With rain threatening, the next day we headed to the Petrified Forrest National Park. 255 million years ago, at the height of the dinosaur era, this area of land was just 4ᵒ north of the equator and was a tropical rain forest. The trees fell and were washed into adjacent floodplains where a mixture of silt, ash and mud buried the logs. Silica seeped into the logs replacing the original wood tissues with silica and petrifying the logs. There was a good analogy of the Earth’s history at the Visitor Centre. If the life of the Earth was a year, then the dinosaurs appeared about mid-December and disappeared by the morning of Dec 27. Humans did not appear until 11.15pm on December 31 and recorded history represents the last half minute of the entire year.

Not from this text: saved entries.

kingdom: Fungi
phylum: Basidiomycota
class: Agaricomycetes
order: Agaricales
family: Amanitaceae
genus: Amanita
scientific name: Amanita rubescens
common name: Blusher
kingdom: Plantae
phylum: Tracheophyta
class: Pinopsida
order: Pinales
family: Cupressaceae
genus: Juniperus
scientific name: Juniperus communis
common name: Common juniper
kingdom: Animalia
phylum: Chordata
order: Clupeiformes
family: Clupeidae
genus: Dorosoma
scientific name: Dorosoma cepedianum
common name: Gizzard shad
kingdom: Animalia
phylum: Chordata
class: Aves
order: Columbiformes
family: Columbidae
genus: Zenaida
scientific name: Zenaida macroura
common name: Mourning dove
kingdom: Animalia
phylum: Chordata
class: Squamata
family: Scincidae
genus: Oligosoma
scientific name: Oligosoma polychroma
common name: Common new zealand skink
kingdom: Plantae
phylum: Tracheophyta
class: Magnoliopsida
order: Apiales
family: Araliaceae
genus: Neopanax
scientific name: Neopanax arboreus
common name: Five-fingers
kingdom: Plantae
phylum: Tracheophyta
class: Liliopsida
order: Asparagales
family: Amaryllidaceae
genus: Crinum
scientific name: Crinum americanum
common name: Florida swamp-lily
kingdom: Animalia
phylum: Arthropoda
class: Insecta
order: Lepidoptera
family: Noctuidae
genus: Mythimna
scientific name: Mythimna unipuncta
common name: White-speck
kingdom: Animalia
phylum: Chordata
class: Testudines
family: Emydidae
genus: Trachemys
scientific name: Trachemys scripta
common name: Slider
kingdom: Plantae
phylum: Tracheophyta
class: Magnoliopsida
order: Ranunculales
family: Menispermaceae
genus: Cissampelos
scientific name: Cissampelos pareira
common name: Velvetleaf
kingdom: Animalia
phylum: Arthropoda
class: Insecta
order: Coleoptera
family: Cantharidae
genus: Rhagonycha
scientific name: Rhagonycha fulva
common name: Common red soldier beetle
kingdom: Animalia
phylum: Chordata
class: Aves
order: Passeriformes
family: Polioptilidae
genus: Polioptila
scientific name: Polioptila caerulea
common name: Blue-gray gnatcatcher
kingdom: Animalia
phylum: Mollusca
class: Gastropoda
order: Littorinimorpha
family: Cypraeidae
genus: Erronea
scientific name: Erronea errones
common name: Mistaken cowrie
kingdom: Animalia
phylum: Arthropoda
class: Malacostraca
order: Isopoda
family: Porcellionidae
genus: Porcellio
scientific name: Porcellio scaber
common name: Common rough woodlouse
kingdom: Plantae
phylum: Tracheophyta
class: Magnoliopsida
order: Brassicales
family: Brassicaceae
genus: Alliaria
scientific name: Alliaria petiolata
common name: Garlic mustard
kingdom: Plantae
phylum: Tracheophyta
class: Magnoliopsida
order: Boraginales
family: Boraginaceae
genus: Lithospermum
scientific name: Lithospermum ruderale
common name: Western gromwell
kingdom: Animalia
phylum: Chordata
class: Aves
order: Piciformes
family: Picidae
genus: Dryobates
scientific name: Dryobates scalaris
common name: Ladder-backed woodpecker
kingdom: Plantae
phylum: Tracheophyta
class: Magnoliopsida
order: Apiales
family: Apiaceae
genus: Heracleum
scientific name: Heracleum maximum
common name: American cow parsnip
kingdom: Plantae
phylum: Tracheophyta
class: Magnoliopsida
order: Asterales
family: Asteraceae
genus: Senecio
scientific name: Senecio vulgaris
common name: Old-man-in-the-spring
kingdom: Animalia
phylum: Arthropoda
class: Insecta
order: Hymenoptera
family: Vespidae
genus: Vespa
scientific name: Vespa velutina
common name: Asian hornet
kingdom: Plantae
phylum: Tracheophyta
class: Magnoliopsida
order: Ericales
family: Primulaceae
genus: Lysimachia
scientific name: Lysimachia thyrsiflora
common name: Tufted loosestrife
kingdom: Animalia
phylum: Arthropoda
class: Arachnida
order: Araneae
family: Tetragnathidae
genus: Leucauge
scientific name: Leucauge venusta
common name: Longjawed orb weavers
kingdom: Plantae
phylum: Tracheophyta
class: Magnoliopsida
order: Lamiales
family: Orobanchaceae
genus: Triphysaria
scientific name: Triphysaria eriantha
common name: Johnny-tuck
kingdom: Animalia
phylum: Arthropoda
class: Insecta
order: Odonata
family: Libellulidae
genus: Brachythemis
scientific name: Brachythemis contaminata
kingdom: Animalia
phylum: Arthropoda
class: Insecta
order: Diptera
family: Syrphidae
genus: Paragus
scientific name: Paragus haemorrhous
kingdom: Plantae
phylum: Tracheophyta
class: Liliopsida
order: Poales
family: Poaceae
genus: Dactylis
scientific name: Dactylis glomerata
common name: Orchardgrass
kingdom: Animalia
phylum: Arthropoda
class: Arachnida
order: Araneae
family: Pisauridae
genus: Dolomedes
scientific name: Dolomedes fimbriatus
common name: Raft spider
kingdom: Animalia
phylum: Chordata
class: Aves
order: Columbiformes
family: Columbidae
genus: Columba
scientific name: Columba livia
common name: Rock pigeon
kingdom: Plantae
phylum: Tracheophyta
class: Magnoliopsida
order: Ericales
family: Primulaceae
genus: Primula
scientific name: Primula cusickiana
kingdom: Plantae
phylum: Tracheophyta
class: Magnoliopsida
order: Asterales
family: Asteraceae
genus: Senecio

With this in mind our thoughts were that we should keep the predictions of the planet over the next period of time in perspective. We spent the afternoon dodging showers and walking the highlights of the incredible petrified trees. At times the landscape looked like a lumber yard, with logs lying around ready to be hit by a log splitter. Luckily there was some RV camping just south of the park where it cost $10 to plug into power for the night.
 
The next morning the rain had set in further and we drove to the northern end of the park. We passed numerous creeks that the previous day were dry and were now in full flow. There was a quick photo stop at the Tepees, hills showing distinctive colour bands that represent ancient layers of sediment deposited by a Triassic era river system. Next we crossed the modern interstate 40 and stopped at the old Route 66. The area north of the i40 consists of many viewpoints of the Painted Desert. The rain allowed us to see a rare glimpse of water flow in the desert. After a short wet walk it was time to leave and continue our drive towards New Mexico.


Get your kicks, on Route 66
PS. Rob admits to playing with the colour of some photos here.